Technically it’s 1 and half bar short. At 65%, that one bar short you say will show. But When your SoC beyond 75%, a half size bar will be shown. Anymore regen after that, you hatch should blow up like fireworks.
It can show full on the gauge with a long downhill regen. Mine occasionally does just that. But then it will take no more and the car is not as efficient and the brakes wear faster.
Yes, completely normal. The Prius is NOT an EV. It is a hybrid, meaning both gas and electric are designed to combine to propel the car. As has been pointed out, you want to keep unfilled capacity in the traction battery to take advantage of regen braking. Fortunately, the computer knows this, and does a good job of managing it all on its own.
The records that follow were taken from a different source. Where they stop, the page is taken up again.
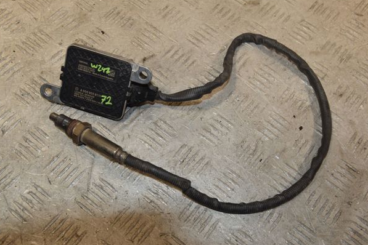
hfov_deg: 43.6
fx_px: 460
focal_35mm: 45
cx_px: 189
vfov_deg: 29.9
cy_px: 122
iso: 800
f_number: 9
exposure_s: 1/200
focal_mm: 28
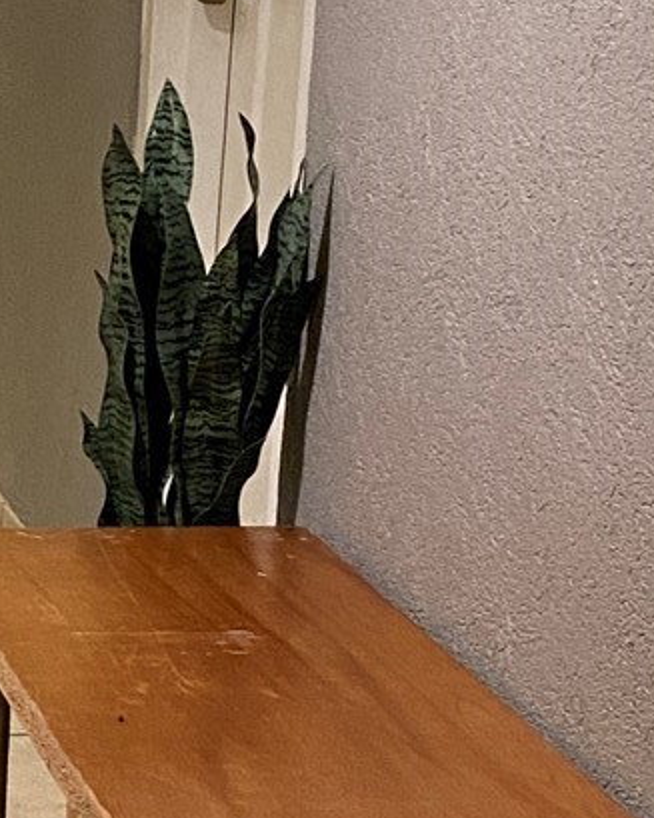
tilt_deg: -14.7
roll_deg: +0.3
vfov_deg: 15.1
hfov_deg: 11.1
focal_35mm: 127
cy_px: 656
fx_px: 3074
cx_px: -608
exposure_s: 1/60
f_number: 1.8
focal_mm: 4.25
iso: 320
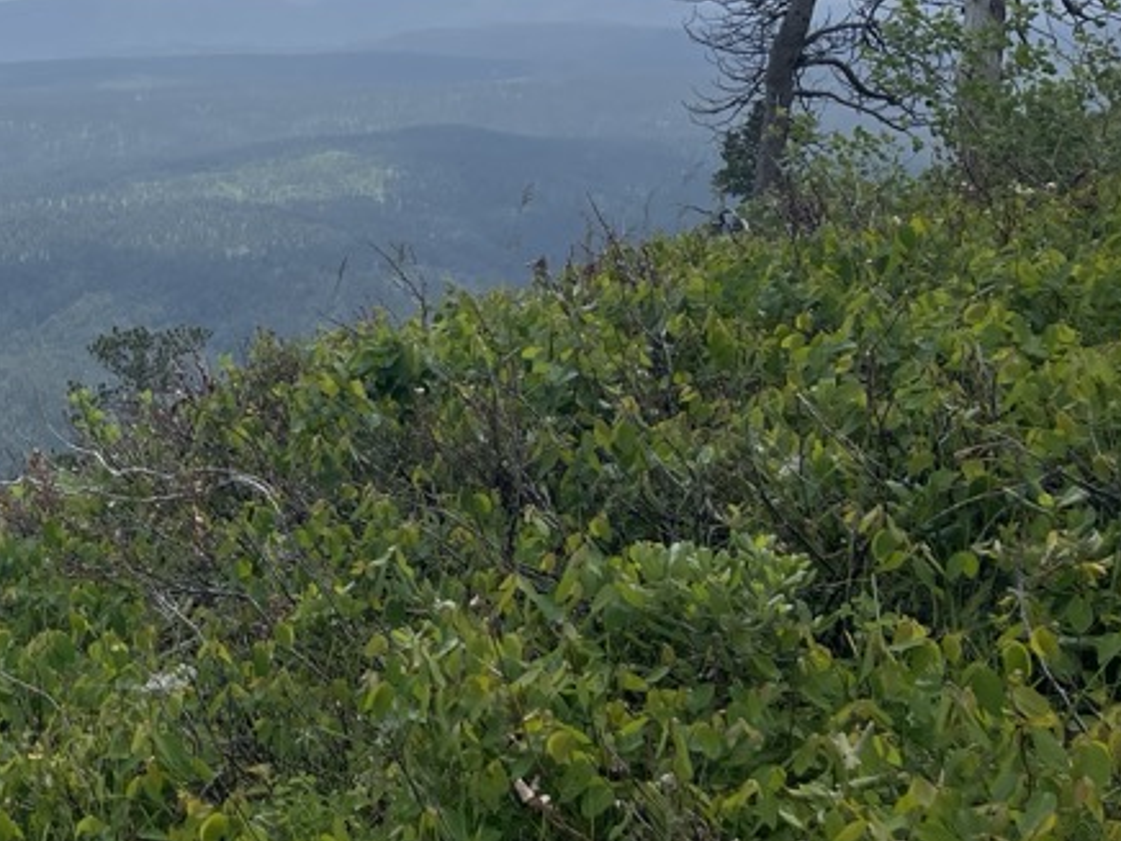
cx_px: -136
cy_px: 265
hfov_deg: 28.5
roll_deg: -0.9
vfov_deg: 23.9
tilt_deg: -7.4
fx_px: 1975
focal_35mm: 61
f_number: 1.6
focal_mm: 5.1
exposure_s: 1/9174
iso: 50
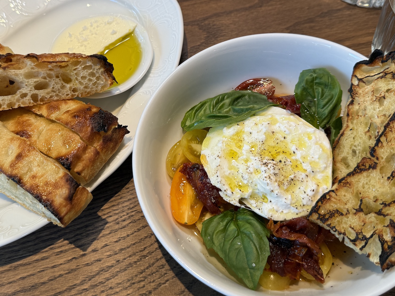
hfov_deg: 48.7
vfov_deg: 37.6
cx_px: 161
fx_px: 434
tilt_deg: -60.0
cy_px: 119
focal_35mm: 38
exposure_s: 1/120
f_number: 1.78
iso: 64
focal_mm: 6.76
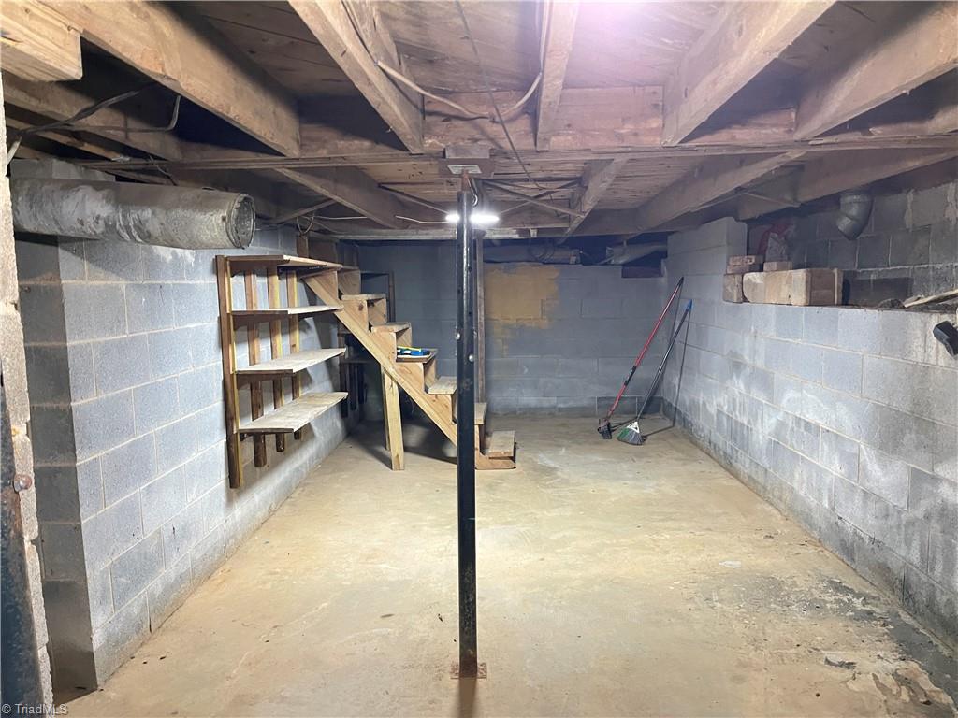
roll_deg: +1.1
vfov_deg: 54.9
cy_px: 359
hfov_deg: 69.4
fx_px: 692
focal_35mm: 25
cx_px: 479
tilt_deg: -6.7
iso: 500
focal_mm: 5.1
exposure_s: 1/40
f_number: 1.6
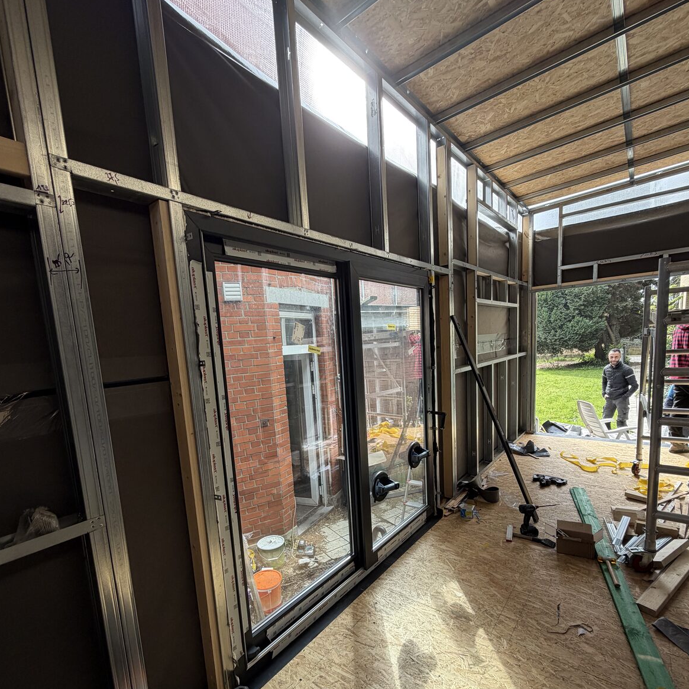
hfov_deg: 84.0
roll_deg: +3.4
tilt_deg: -9.5
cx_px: 342
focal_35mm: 17
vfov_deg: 83.3
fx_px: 383
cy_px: 400
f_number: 2.2
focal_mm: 2.22
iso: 80
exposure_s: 1/121
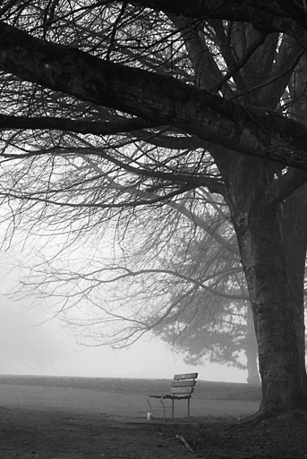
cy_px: 259
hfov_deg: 14.2
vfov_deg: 21.1
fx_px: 1233
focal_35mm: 97
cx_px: 134
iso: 100
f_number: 4.5
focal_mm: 55
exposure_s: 1/8
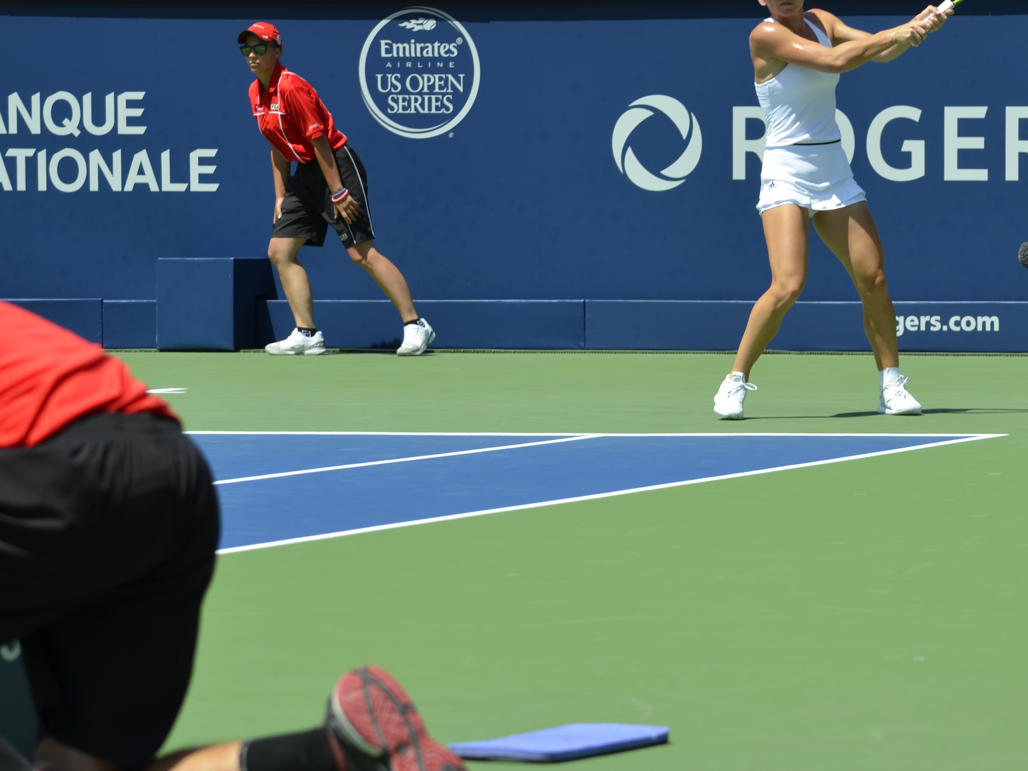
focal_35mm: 227
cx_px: 666
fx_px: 6742
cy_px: 260
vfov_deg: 6.5
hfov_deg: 8.7
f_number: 6.3
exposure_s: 1/640
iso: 100
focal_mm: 98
I have gotten all bars lit up a few times. Mostly when the battery is pretty much charged and am on a long slowdown, which then I use the "B", and then light pressure on the brake pedal to get the regen to charge. Where does it say this? I AM NOT COMPLAINING, challenging or anything, I am just curious. I didn't see it in the owners manual, nor did I expect too. I'm only wondering where this info is, and more about how the Prius controls how it charges the battery. Thanks.
Yeah. It happens only under the right circumstances. Go down a long hill/stretch with the cruise control on, and not only will the battery max, but the car will engine brake since it can't recapture any more energy into the battery. If that never happens, I'd be concerned.